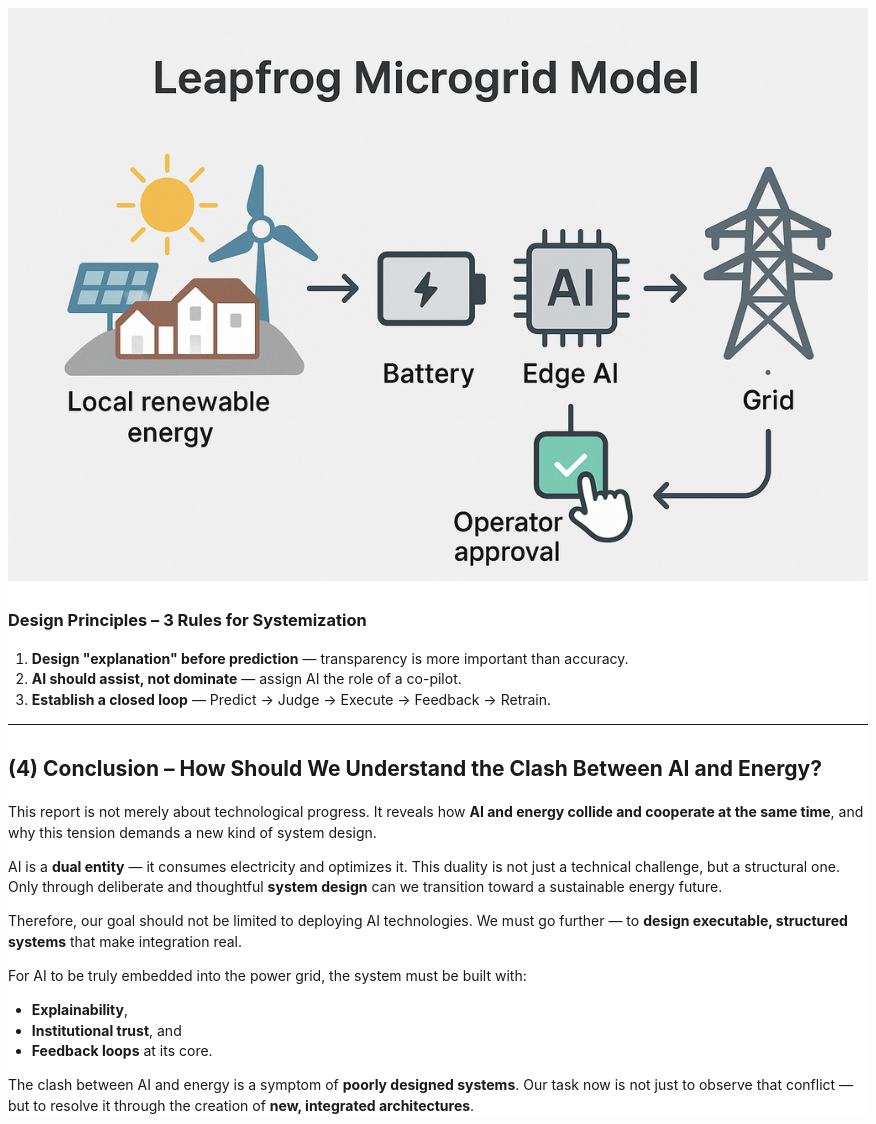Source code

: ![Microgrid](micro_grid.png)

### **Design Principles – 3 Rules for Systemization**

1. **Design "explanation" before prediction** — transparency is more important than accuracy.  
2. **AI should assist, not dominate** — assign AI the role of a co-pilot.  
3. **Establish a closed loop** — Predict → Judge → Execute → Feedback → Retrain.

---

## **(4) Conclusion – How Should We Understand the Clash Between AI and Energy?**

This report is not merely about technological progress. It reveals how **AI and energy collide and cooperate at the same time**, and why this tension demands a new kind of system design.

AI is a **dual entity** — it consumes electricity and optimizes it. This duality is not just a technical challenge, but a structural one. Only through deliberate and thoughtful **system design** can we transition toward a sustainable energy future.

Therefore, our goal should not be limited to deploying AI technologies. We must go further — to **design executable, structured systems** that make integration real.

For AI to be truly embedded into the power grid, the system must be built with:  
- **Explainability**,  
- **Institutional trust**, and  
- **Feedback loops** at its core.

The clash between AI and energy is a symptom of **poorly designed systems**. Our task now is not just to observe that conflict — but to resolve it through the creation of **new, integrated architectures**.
━━━━━━━━━━━━━━━━━━━━━━━━━━━━━━
#### EXERCISE
Give the material again exactly as it is, but keep the pictures out.

#### REPLY TO THE EXERCISE
Source code

: ![Microgrid](micro_grid.png)

### **Design Principles – 3 Rules for Systemization**

1. **Design "explanation" before prediction** — transparency is more important than accuracy.  
2. **AI should assist, not dominate** — assign AI the role of a co-pilot.  
3. **Establish a closed loop** — Predict → Judge → Execute → Feedback → Retrain.

---

## **(4) Conclusion – How Should We Understand the Clash Between AI and Energy?**

This report is not merely about technological progress. It reveals how **AI and energy collide and cooperate at the same time**, and why this tension demands a new kind of system design.

AI is a **dual entity** — it consumes electricity and optimizes it. This duality is not just a technical challenge, but a structural one. Only through deliberate and thoughtful **system design** can we transition toward a sustainable energy future.

Therefore, our goal should not be limited to deploying AI technologies. We must go further — to **design executable, structured systems** that make integration real.

For AI to be truly embedded into the power grid, the system must be built with:  
- **Explainability**,  
- **Institutional trust**, and  
- **Feedback loops** at its core.

The clash between AI and energy is a symptom of **poorly designed systems**. Our task now is not just to observe that conflict — but to resolve it through the creation of **new, integrated architectures**.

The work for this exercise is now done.